Antoine Borrut, Entre mémoire et pouvoir. L’espace syrien sous les derniers Omeyyades et les premiers Abbassides (v. 72-193/692-809), Brill, Leyde, 2011
Notes :
(1) Cl. Guillot, Exégèse, p. 8, 200 et 207, cité p. 107.
(2) A. Borrut, Entre mémoire et pouvoir, p. 115.
(3) Deux textes sont préservés : les dictionnaires d’ibn ‘Asākir (m. 1176) et d’ibn al-‘Adīm (m. 1262).
(4) Notamment P. Crone et M. Hinds, Hagarism.
(5) A. Borrut, Entre mémoire et pouvoir, p. 139.
(6) A. Borrut note néanmoins un tournant dans la lecture de l’histoire par les chroniqueurs chrétiens au milieu du VIIIe siècle : il semblerait que les chroniqueurs cessent alors de s’appuyer sur le livre de Daniel, qui propose une lecture apocalyptique de l’histoire et se tournent vers le livre d’Isaïe, proclamant la toute-puissance divine sur l’histoire. Ibid., p. 156.
(7) Ibid., p. 180.
(8) Ibid., p. 186.
(9) Ces derniers, après avoir été utilisés par la da‘wa abbasside, sont rapidement marginalisés par les nouveaux souverains de Bagdad.
(10) M. Lauwers, La mémoire des ancêtres, p. 106, cité p. 201.
(11) A. Borrut, Entre mémoire et pouvoir, p. 222-223.
(12) Ibid., p. 225.
(13) J. Dakhlia, Le divan des rois, p. 12, cité p. 283.
(14) A. Borrut, Entre mémoire et pouvoir, p. 284.
(15) Il s’agit d’un état de perfection morale et religieuse.
(16) Pour ces précisions sur le contenu des textes, voir A. Borrut, « Entre tradition et histoire : genèse et diffusion de l’image de ‘Umar II », in Mélanges de l’Université Saint-Joseph. Regards croisés sur le Moyen Âge arabe, 2005
(17) Ibid., p.42. Cet article publié en 2005 a été repris en intégralité dans la thèse du chercheur pour former le chapitre que nous sommes en train de traiter.
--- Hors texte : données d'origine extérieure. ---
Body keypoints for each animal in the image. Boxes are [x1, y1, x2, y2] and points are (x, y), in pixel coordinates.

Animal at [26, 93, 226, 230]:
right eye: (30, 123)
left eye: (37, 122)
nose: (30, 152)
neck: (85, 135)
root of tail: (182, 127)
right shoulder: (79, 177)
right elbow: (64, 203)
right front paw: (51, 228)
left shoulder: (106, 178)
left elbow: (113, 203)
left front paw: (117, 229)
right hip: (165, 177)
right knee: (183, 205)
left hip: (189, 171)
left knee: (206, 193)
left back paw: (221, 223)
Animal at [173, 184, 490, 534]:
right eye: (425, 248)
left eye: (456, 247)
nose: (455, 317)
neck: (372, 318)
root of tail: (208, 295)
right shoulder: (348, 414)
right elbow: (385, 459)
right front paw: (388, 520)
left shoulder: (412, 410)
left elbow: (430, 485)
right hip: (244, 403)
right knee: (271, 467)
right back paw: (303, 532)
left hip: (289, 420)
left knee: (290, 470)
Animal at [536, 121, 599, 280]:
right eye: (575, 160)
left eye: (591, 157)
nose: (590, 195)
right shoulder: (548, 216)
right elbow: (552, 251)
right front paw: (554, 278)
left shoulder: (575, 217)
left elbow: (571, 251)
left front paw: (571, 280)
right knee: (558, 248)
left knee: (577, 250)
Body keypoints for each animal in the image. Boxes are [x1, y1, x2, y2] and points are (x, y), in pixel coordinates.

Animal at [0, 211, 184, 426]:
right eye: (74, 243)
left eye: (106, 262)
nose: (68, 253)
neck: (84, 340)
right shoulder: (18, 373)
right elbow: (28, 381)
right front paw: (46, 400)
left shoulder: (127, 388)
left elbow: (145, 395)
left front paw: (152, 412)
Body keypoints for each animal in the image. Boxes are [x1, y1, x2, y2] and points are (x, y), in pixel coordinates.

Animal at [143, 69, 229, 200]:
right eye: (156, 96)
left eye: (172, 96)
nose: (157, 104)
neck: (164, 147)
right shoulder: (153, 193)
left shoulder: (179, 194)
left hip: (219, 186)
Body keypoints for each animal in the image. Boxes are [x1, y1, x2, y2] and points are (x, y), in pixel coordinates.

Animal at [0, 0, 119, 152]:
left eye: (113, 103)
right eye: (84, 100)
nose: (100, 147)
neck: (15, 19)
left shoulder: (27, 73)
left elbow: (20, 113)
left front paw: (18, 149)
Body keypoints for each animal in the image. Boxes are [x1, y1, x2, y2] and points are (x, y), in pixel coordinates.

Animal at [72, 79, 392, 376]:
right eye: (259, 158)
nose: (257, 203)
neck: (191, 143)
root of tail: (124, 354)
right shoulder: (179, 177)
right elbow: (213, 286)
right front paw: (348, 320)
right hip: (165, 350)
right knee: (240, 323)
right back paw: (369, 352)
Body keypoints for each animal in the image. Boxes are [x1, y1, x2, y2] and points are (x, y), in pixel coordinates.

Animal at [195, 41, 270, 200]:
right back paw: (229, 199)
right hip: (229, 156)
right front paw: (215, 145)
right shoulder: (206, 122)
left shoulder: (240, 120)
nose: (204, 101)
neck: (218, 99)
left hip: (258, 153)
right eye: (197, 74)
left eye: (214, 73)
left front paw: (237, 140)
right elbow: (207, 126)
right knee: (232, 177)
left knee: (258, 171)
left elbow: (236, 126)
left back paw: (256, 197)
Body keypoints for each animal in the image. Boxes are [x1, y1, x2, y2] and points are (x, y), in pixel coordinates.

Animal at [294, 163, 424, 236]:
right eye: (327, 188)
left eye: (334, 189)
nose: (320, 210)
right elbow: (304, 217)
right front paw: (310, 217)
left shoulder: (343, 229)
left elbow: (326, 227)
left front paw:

(18) Ch. Robinson, ‘Abd al-Malik, p. 6, cité p. 386.
(19) A. Borrut, Entre mémoire et pouvoir, p. 386.
(20) Ch. Décobert, « Notules sur le patrimonialisme omeyyade », p. 229, cité p. 391.
(21) A. Borrut, Entre mémoire et pouvoir, p. 392.
(22) AL-BALĀḎURĪ, Ansāb al-ašrāf, p. 200, cité p. 389.
(23) A. Borrut, Entre mémoire et pouvoir, p. 399.